Il Kuwait finanzia la realizzazione delle prime “città logistiche”

Il progetto delle “logistic cities” punta a trovare una soluzione logistica, in termini di prezzi competitivi, per le aziende straniere che desiderano immagazzinare e gestire in modo efficiente le proprie merci nella regione del Kuwait.

Kuwait City

di Elisa Gosti

Nuovi insediamenti per migliorare l’efficienza dello shipping e della logistica e far fronte alle nuove sfide di sviluppo regionale. Il Kuwait ha dichiarato di voler fondare alcune “città logistiche” con l’obiettivo di sostenere l’economia locale e attrarre investimenti stranieri. Ad annunciarlo è stata la Kuwait Ports Authority (Kpa) in un comunicato ufficiale delle scorse settimane.

"Si tratta di nuove città che verranno costruite in un’area di due milioni di metri quadri e progettate da agenzie specializzate in global design, proprio per assicurare i più alti standard di servizio e sostenere appieno l’attività di e-commerce" spiega lo sceicco Yousef Al-Abdullah Al-Sabah, direttore generale Kpa. Ognuna delle “città” pianificate avrà un obiettivo preciso, come, ad esempio, quello di aiutare le piccole e le medie imprese oppure di fornire alle aziende provenienti dall’estero opportunità lucrative di investimento. Sempre secondo quanto dichiarato dallo sceicco Yousef Al-Abdullah Al-Sabah, il progetto complessivo prevede anche la realizzazione di uno “smart port” che fungerà da vero e proprio punto di contatto tra i soggetti interessati, mettendo in connessione tutti gli organi competenti e gli stakeholder, grazie ad un mirato utilizzo dell’automazione e delle tecnologie innovative. Un ulteriore obiettivo è quello di rendere più agile la gestione dell’operatività quotidiana: "Lo “smart port” – specifica lo sceicco – avrà una funzione di hub di connessione per tutti i canali dello shipping e dovrà migliorare il livello delle comunicazioni e dei collegamenti".
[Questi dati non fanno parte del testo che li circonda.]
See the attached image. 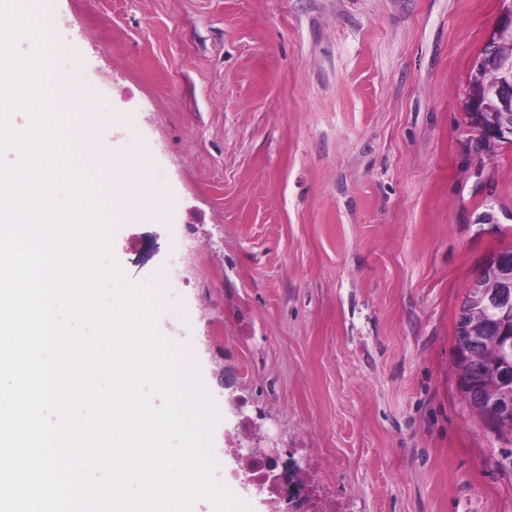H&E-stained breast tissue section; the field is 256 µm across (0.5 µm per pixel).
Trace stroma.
Wrapping results in <instances>:
<instances>
[{"label": "stroma", "instance_id": "stroma-1", "mask_svg": "<svg viewBox=\"0 0 512 512\" xmlns=\"http://www.w3.org/2000/svg\"><path fill=\"white\" fill-rule=\"evenodd\" d=\"M57 67L149 153L162 222L111 228L159 335L237 446L296 461L336 512H512V470L462 399L455 321L512 243V146L469 123V73L501 0H21Z\"/></svg>", "mask_w": 512, "mask_h": 512}]
</instances>
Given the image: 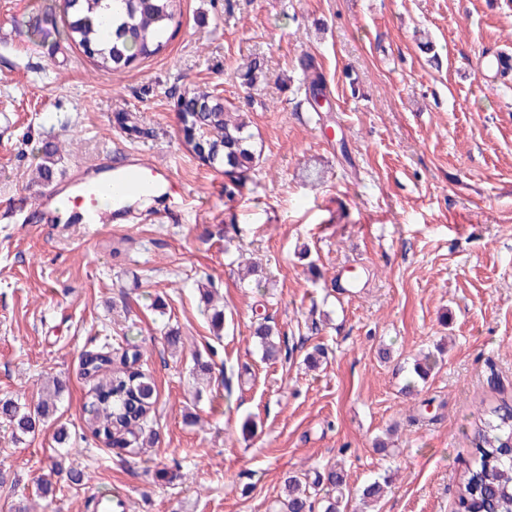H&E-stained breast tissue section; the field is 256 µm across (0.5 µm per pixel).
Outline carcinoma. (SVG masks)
I'll return each instance as SVG.
<instances>
[{
  "label": "carcinoma",
  "mask_w": 512,
  "mask_h": 512,
  "mask_svg": "<svg viewBox=\"0 0 512 512\" xmlns=\"http://www.w3.org/2000/svg\"><path fill=\"white\" fill-rule=\"evenodd\" d=\"M63 36L79 48L105 75L128 68L133 62L160 53L170 39L169 30L179 23L181 0H62ZM185 124L196 131L201 143L188 141L202 167H224V172L239 182L259 164L258 150L250 122L241 114L224 109L221 96L204 89H193L179 102ZM55 142L42 147L41 174L53 179ZM263 355L276 358L281 343L273 328L261 322L255 330ZM122 368H110L112 352H86L81 357L83 375L96 378L85 404V431L105 444L142 452L155 442L149 426L154 387L142 370L130 367L140 361L136 350H124L119 357ZM52 399L42 400L30 412L6 400L0 414L6 416L15 436L34 431L36 421L49 416ZM475 432L470 465L459 483L456 512H512V405L483 411ZM345 479L342 472L328 469L315 474L313 481L297 474L284 481L286 512H344ZM384 483L374 480L360 493L367 505L378 501Z\"/></svg>",
  "instance_id": "carcinoma-1"
}]
</instances>
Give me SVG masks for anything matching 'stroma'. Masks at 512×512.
Wrapping results in <instances>:
<instances>
[{
	"mask_svg": "<svg viewBox=\"0 0 512 512\" xmlns=\"http://www.w3.org/2000/svg\"><path fill=\"white\" fill-rule=\"evenodd\" d=\"M47 2L0 0V399L63 391L22 439L0 417V512H88L101 491L130 512H283L284 478L330 464L353 503L387 477L375 512H454L482 411L512 404V77L475 66L512 49V0H183L168 45L109 76L61 23L29 38ZM312 61L327 112L305 92ZM196 85L251 122L261 160L241 184L183 141ZM52 136L55 178L135 149L172 188L126 224L43 223L20 205L57 210L36 174ZM106 343L138 347L155 386L148 453L84 429L81 356ZM266 318H263V322L255 330V337L258 339L259 346L261 347L263 355L266 358H276L281 354V343L280 340H275V334L273 328L266 323Z\"/></svg>",
	"mask_w": 512,
	"mask_h": 512,
	"instance_id": "obj_1",
	"label": "stroma"
}]
</instances>
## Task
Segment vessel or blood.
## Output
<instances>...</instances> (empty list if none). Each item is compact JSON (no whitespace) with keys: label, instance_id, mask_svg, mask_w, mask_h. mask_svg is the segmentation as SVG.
Instances as JSON below:
<instances>
[{"label":"vessel or blood","instance_id":"obj_1","mask_svg":"<svg viewBox=\"0 0 512 512\" xmlns=\"http://www.w3.org/2000/svg\"><path fill=\"white\" fill-rule=\"evenodd\" d=\"M172 182L170 169L155 164L144 156L131 152L125 161L116 164L112 171V208L102 210L96 195L95 178H85L75 184L68 200L79 210L80 223L87 225L109 224L127 216L126 205L131 191L166 194ZM129 502L126 495L112 493L95 494L88 499L89 512H127Z\"/></svg>","mask_w":512,"mask_h":512}]
</instances>
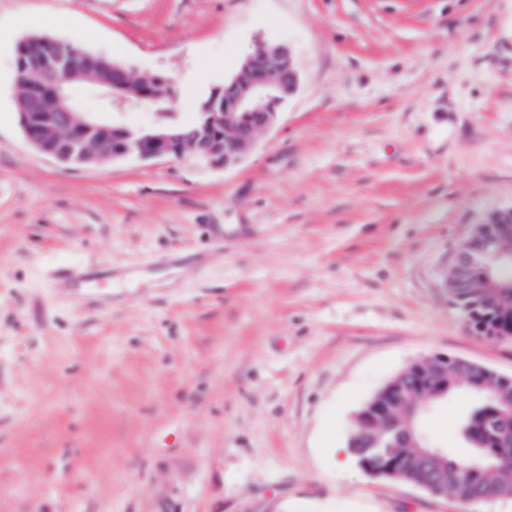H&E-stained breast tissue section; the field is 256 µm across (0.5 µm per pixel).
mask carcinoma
<instances>
[{
  "label": "carcinoma",
  "mask_w": 512,
  "mask_h": 512,
  "mask_svg": "<svg viewBox=\"0 0 512 512\" xmlns=\"http://www.w3.org/2000/svg\"><path fill=\"white\" fill-rule=\"evenodd\" d=\"M62 50L77 49L79 45L59 41L43 35H34L25 41L23 52L31 55L45 47ZM512 252V239H498L477 255L465 272L450 268L448 293L451 302L470 316L472 330L480 335L487 322L512 327V288L501 286L512 278V267L504 261V253ZM401 381L417 382L415 374L407 370L396 375L378 393L375 403L400 416L414 413L413 427L417 446L393 448L392 454L403 459V466L392 479L424 488L430 486L448 492L461 503H472L481 495L499 500L512 497V384H506L483 368L458 367L455 359H448V381L432 386V396L408 408L393 396L395 385ZM450 396L471 400L472 407L457 421V433L464 453L457 455L454 448L441 449L444 462H423L417 458L418 449L428 440L422 432L425 404L436 403ZM374 433L372 426L357 420L348 440V448L357 461L376 471L387 469L389 457L385 454L360 452V444ZM492 455L497 470L484 475L475 469L478 458Z\"/></svg>",
  "instance_id": "cac0c4a2"
}]
</instances>
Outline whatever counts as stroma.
<instances>
[{
    "instance_id": "stroma-1",
    "label": "stroma",
    "mask_w": 512,
    "mask_h": 512,
    "mask_svg": "<svg viewBox=\"0 0 512 512\" xmlns=\"http://www.w3.org/2000/svg\"><path fill=\"white\" fill-rule=\"evenodd\" d=\"M47 34L161 74L180 121L284 42L298 73L240 161L66 169L19 124ZM0 512H512L337 462L412 361L512 375L448 258L512 206V0H0ZM466 398L425 424L444 447Z\"/></svg>"
}]
</instances>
Il progetto delle “logistic cities” punta a trovare una soluzione logistica, in termini di prezzi competitivi, per le aziende straniere che desiderano immagazzinare e gestire in modo efficiente le proprie merci nella regione del Kuwait. Allo stesso tempo, vuole attrarre investimenti dall’estero per completare la crescita economica della regione e supportare la diversificazione dei cespiti nell’economia locale per un maggiore equilibrio tra questi ultimi. Il Kuwait intende diventare un vero e proprio centro di riferimento per lo shipping e l’attività commerciale, in particolare per quanto concerne l’attività di “ri-esportazione” verso i paesi vicini e confinanti: grazie a questo ambizioso progetto di rilancio, verranno sicuramente create nuove opportunità di lavoro per la popolazione locale nell’ambito della logistica e dell’intelligenza artificiale. "Il primo progetto consiste nella realizzazione di un sistema marittimo a “singola finestra” che riesca a mettere in connessione i tre porti del Kuwait massimizzandone l’efficienza e innalzando lo standard dei servizi offerti – aggiunge lo sceicco Yousef Al-Abdullah Al-Sabah – Allo stesso tempo Kpa realizzerà il suo primo interporto per facilitare il flusso delle merci riducendo l’accumulo di camion sui confini". Al termine dell’intervento, lo sceicco Yousef Al-Abdullah Al-Sabah ha dichiarato che Kpa ha registrato un aumento di profitti del 400% negli ultimi sei anni.